▶ EXERCISE DATA:

"""

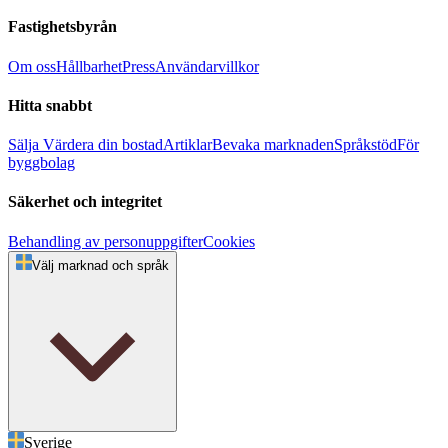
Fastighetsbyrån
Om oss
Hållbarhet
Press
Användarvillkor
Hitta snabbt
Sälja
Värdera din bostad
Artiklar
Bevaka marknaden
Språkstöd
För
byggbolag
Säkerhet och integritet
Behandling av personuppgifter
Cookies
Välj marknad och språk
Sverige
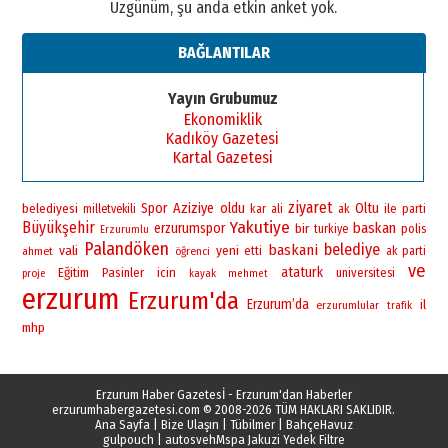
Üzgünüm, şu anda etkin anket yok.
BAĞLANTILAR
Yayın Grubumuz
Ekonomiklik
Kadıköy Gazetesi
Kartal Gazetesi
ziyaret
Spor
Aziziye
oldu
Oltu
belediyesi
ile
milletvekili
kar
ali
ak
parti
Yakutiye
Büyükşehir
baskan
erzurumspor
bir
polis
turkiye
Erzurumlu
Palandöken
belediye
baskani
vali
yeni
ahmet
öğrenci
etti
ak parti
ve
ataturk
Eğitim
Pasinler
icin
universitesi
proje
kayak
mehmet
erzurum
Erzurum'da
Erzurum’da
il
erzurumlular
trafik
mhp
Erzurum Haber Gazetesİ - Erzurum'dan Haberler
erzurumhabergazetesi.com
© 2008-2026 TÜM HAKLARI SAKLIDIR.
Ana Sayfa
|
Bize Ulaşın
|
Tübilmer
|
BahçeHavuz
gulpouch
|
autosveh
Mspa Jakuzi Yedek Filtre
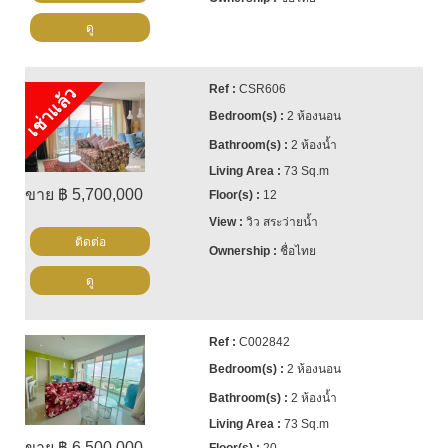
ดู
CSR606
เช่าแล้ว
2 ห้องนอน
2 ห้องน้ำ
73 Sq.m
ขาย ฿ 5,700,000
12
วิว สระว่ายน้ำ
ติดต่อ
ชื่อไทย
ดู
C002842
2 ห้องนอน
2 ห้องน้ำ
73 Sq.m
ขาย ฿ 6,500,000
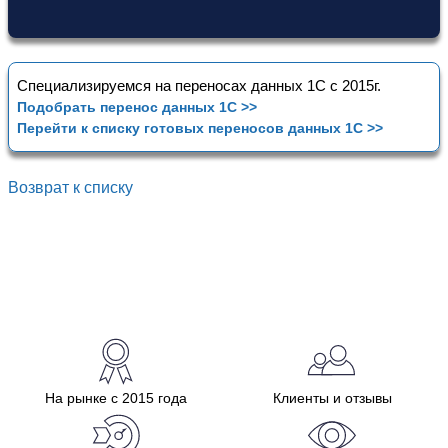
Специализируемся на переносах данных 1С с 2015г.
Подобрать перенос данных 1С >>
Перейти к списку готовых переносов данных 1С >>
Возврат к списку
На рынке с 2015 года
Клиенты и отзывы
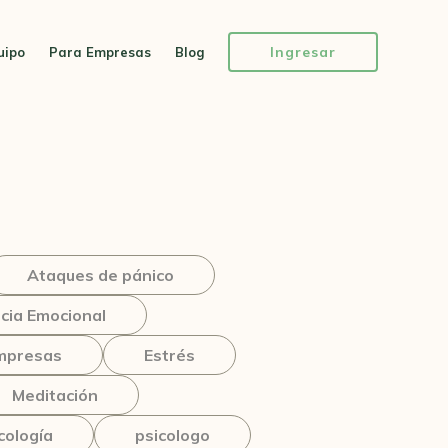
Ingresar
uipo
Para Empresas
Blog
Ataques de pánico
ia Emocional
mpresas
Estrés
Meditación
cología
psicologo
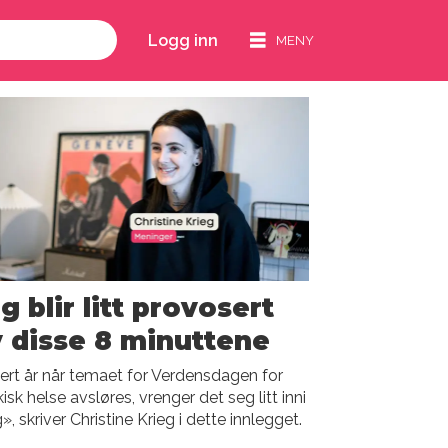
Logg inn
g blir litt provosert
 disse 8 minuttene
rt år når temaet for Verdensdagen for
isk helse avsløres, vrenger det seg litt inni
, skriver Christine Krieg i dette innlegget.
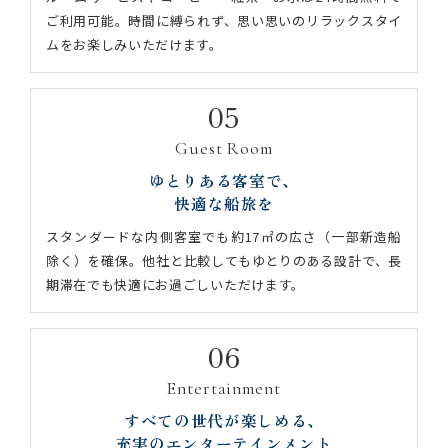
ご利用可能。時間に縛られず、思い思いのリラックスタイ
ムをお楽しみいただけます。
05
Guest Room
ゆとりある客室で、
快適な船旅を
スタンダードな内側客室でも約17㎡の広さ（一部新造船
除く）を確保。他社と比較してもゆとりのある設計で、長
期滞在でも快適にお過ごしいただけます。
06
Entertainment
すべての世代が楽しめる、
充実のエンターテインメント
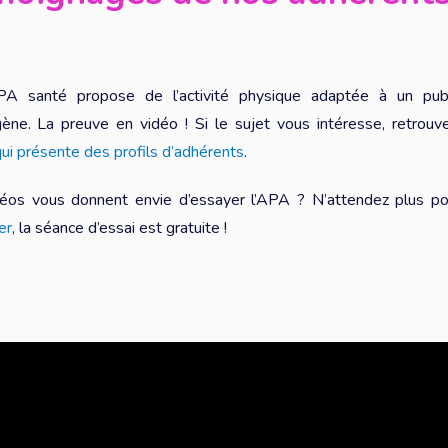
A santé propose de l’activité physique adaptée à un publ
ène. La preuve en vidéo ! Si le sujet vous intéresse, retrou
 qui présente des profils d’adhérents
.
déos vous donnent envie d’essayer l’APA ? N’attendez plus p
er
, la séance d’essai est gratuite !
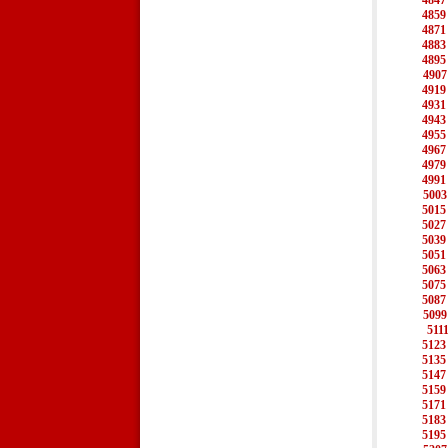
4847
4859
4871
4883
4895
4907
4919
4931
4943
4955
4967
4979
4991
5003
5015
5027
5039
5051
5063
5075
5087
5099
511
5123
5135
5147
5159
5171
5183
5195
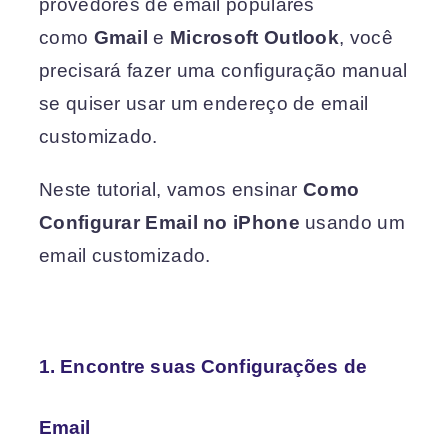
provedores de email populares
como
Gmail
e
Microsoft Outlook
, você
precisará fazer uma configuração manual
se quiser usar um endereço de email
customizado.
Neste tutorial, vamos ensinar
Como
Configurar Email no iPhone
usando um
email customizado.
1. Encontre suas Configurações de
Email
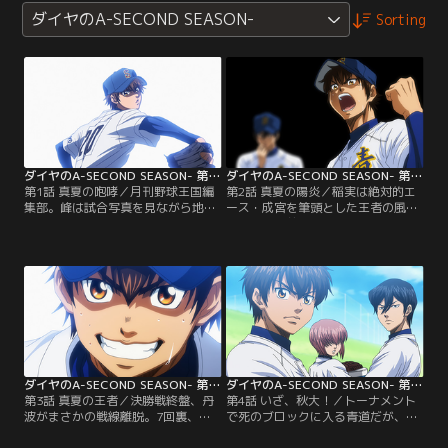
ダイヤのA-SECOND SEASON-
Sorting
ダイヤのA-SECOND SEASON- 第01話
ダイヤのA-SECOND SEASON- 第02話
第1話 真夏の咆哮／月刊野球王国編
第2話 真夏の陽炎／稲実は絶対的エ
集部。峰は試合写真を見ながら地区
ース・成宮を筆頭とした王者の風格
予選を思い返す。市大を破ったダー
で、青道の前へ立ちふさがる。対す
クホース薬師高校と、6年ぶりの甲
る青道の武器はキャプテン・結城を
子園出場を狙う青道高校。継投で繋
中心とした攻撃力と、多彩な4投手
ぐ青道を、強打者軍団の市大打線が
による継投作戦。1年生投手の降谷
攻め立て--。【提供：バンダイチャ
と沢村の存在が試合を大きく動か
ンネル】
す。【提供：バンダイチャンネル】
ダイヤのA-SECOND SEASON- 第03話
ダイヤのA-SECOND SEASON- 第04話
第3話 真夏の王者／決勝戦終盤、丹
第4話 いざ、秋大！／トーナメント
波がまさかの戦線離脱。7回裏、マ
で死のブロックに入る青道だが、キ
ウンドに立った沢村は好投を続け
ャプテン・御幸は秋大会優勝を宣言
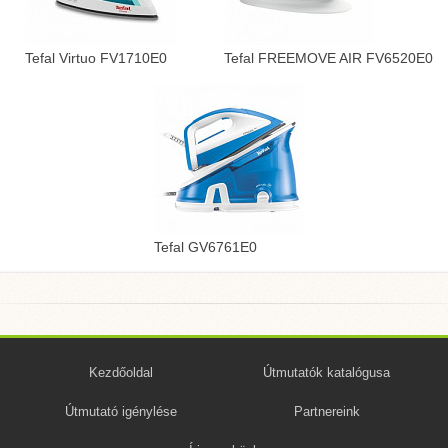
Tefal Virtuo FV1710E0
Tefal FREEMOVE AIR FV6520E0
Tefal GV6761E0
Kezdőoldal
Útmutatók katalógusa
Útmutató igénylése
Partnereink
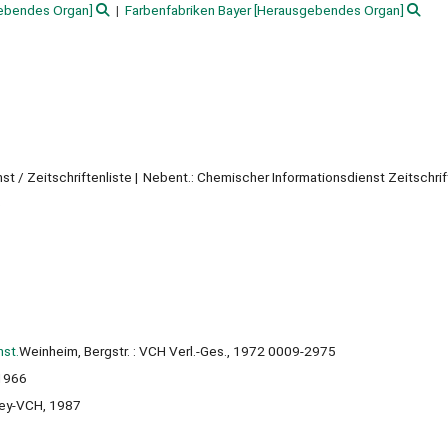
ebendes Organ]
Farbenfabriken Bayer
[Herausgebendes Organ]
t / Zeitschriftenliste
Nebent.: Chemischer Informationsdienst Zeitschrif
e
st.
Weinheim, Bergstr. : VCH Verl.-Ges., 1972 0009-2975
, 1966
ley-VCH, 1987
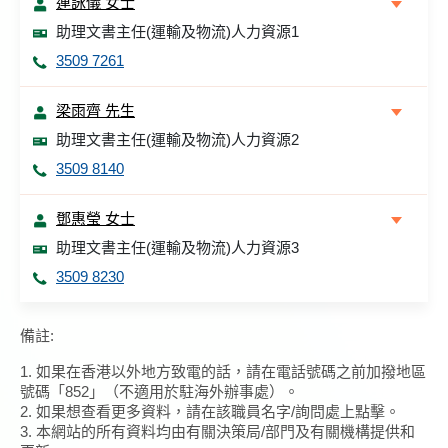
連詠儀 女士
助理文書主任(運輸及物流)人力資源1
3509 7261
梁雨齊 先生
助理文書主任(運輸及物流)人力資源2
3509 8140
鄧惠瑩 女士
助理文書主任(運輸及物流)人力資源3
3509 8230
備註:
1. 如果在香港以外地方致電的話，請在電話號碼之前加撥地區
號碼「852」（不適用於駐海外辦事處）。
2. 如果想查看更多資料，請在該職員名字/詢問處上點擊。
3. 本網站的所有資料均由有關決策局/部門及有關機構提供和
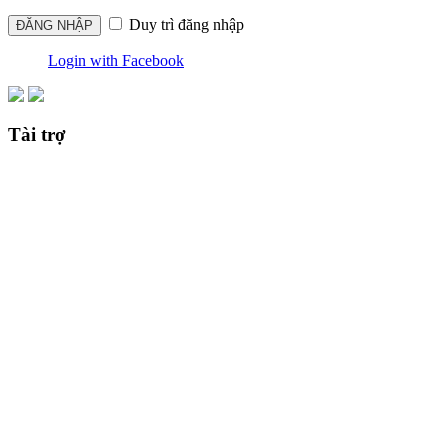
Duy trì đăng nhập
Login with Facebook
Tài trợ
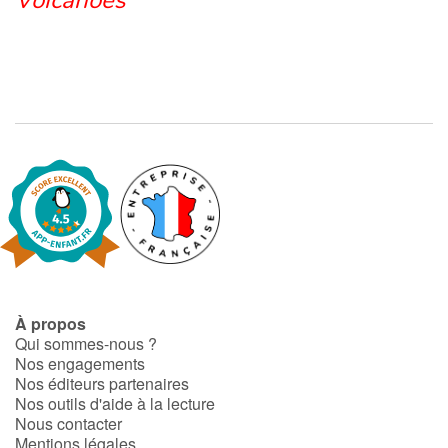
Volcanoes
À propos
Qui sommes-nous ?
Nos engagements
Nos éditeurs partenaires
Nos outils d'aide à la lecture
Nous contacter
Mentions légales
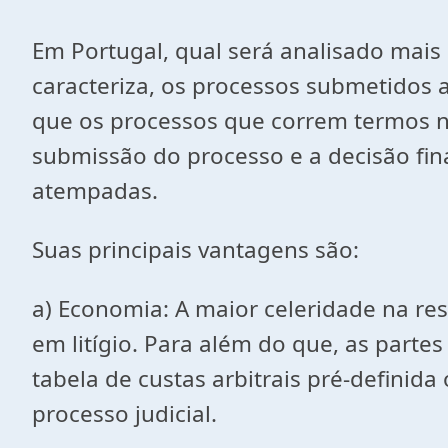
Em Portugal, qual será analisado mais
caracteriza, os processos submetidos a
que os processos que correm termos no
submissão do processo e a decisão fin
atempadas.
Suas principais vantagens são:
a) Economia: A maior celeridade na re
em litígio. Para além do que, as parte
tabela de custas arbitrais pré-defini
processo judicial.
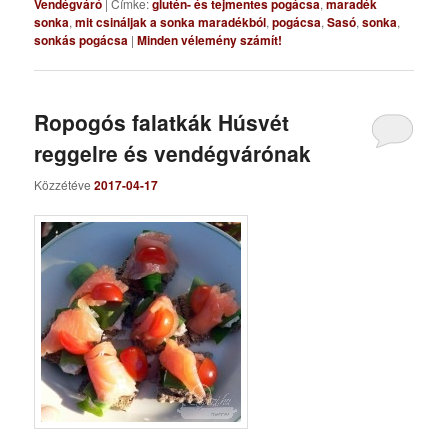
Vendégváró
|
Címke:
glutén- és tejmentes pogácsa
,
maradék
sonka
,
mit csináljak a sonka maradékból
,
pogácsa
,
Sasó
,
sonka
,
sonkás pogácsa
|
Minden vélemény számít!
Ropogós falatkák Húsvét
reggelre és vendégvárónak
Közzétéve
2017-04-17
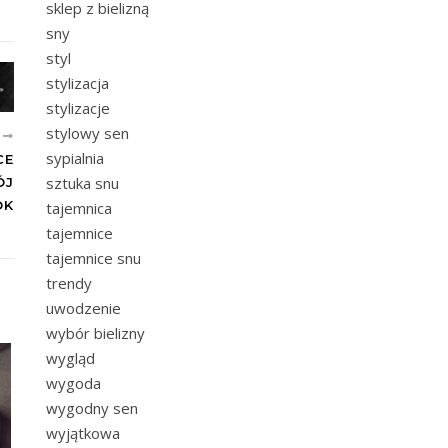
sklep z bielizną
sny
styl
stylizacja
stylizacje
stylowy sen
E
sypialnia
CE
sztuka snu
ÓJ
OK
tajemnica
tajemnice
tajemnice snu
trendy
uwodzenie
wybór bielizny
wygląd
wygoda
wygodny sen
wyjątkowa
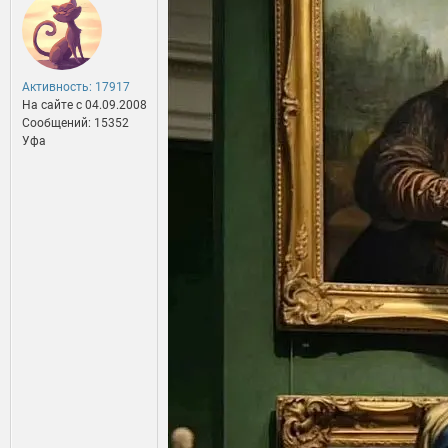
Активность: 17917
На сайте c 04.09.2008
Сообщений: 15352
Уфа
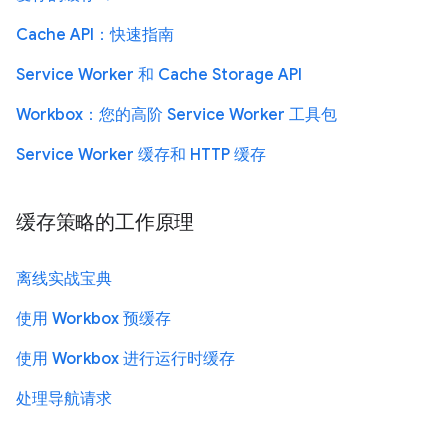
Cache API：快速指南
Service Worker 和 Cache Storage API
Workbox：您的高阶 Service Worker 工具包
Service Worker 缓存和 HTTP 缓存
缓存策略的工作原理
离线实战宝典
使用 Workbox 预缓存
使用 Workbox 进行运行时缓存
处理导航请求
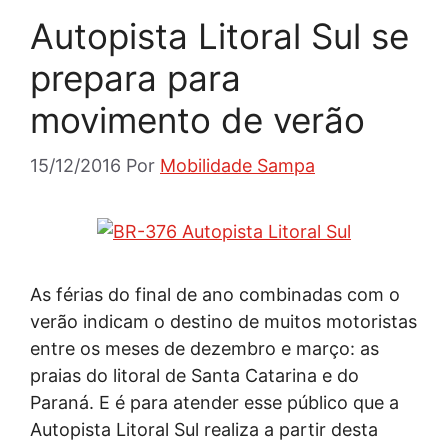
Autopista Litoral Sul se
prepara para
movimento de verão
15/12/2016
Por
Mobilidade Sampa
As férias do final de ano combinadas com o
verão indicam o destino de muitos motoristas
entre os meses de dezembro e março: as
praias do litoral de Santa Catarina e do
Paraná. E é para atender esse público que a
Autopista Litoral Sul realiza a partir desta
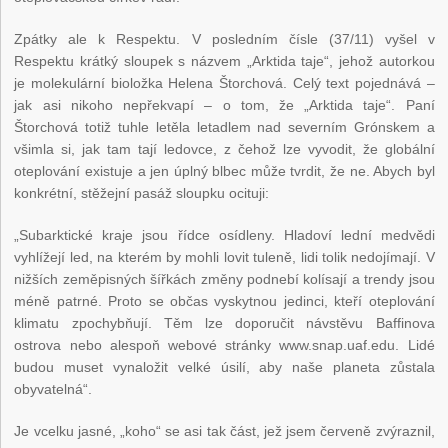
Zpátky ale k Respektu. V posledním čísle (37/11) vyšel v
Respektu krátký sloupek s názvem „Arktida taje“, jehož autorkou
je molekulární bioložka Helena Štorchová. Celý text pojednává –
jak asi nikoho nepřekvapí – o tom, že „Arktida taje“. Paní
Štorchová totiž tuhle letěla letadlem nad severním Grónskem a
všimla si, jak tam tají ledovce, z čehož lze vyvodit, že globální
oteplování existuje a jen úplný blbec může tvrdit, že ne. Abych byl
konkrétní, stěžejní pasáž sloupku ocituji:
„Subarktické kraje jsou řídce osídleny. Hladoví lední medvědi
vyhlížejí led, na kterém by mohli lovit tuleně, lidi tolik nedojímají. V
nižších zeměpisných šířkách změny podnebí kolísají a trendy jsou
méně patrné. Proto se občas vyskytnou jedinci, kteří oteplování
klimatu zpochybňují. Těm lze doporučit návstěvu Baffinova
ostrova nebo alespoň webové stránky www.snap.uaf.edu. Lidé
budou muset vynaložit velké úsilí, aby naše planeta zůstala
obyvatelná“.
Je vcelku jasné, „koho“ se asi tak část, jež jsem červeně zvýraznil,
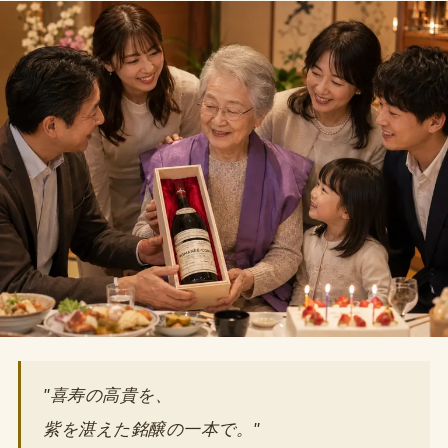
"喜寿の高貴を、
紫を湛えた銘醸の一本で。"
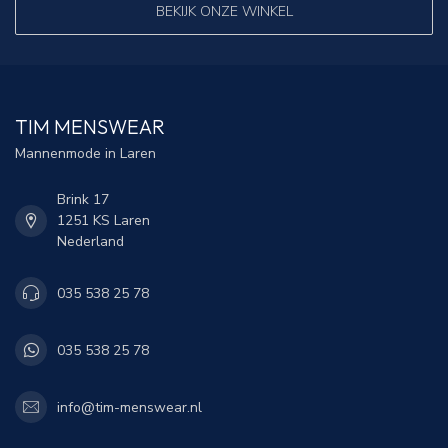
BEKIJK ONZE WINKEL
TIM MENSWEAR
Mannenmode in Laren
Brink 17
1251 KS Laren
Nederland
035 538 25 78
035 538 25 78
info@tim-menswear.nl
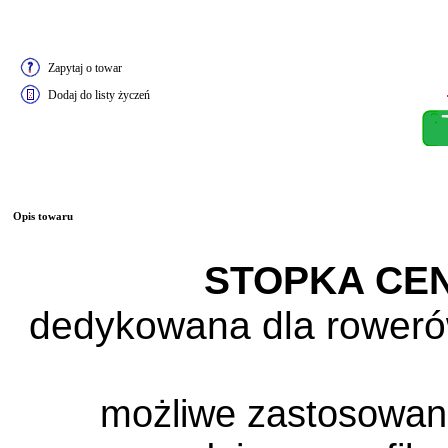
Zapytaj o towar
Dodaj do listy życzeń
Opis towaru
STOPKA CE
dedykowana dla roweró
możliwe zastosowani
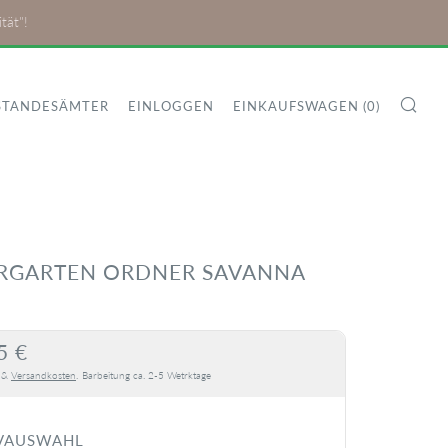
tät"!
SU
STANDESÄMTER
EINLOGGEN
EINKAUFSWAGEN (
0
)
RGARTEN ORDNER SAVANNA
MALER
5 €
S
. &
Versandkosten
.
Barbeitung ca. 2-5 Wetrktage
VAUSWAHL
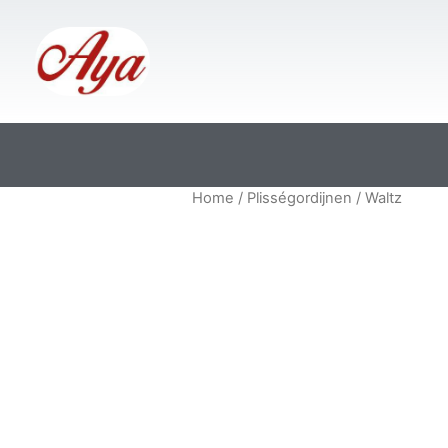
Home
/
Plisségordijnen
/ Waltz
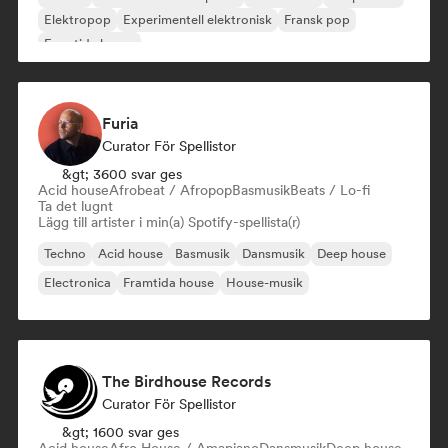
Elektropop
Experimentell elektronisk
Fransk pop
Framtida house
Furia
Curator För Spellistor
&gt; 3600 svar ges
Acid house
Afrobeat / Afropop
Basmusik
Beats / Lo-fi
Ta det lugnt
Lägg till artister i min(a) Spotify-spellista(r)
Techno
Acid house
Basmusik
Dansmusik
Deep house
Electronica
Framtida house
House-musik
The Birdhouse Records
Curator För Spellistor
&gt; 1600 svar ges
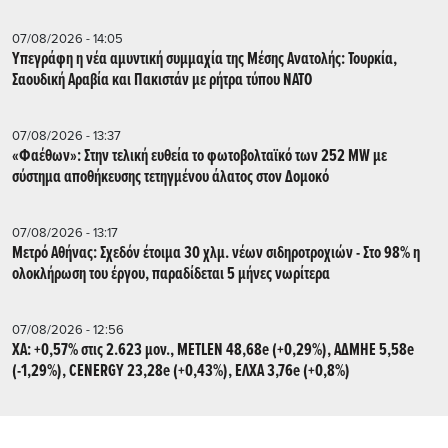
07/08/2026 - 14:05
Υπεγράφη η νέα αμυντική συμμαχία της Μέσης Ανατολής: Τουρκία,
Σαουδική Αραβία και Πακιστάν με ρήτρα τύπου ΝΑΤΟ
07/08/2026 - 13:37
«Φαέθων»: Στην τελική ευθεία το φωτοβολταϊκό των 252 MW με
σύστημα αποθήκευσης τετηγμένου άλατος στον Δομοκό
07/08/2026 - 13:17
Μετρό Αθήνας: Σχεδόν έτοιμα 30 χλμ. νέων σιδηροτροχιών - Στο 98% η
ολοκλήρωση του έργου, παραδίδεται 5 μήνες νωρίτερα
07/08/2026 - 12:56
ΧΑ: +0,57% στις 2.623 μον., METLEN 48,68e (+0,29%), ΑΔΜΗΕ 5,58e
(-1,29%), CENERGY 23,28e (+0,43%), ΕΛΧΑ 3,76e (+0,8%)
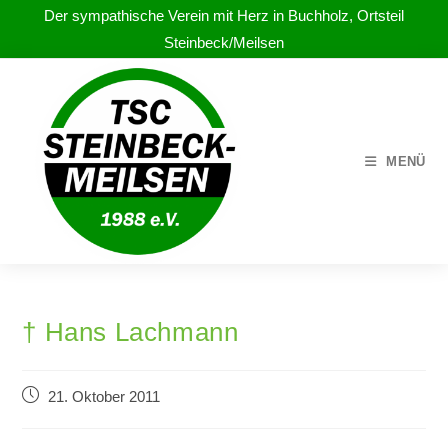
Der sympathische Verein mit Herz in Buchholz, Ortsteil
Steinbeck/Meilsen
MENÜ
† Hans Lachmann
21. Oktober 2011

"""

▶ PROMPT:
Reproduce, exactly and only, the lines of the records above starting at the line with "ご利用可能。時間に縛られず、思い思いのリラックスタイ" and ending at the line with "ぐ青道を、強打者軍団の市大打線が", both included. Leave every picture out.

▶ EXERCISE RESPONSE:
ご利用可能。時間に縛られず、思い思いのリラックスタイ
ムをお楽しみいただけます。
05
Guest Room
ゆとりある客室で、
快適な船旅を
スタンダードな内側客室でも約17㎡の広さ（一部新造船
除く）を確保。他社と比較してもゆとりのある設計で、長
期滞在でも快適にお過ごしいただけます。
06
Entertainment
すべての世代が楽しめる、
充実のエンターテインメント
A santé propose de l’activité physique adaptée à un publ
ène. La preuve en vidéo ! Si le sujet vous intéresse, retrou
 qui présente des profils d’adhérents
.
déos vous donnent envie d’essayer l’APA ? N’attendez plus p
er
, la séance d’essai est gratuite !
4847
4859
4871
4883
4895
4907
4919
4931
4943
4955
4967
4979
4991
5003
5015
5027
5039
5051
5063
5075
5087
5099
511
5123
5135
5147
5159
5171
5183
5195
provedores de email populares
como
Gmail
e
Microsoft Outlook
, você
precisará fazer uma configuração manual
se quiser usar um endereço de email
customizado.
Neste tutorial, vamos ensinar
Como
Configurar Email no iPhone
usando um
email customizado.
1. Encontre suas Configurações de
Email
ダイヤのA-SECOND SEASON-
Sorting
ダイヤのA-SECOND SEASON- 第01話
ダイヤのA-SECOND SEASON- 第02話
第1話 真夏の咆哮／月刊野球王国編
第2話 真夏の陽炎／稲実は絶対的エ
集部。峰は試合写真を見ながら地区
ース・成宮を筆頭とした王者の風格
予選を思い返す。市大を破ったダー
で、青道の前へ立ちふさがる。対す
クホース薬師高校と、6年ぶりの甲
る青道の武器はキャプテン・結城を
子園出場を狙う青道高校。継投で繋
中心とした攻撃力と、多彩な4投手
ぐ青道を、強打者軍団の市大打線が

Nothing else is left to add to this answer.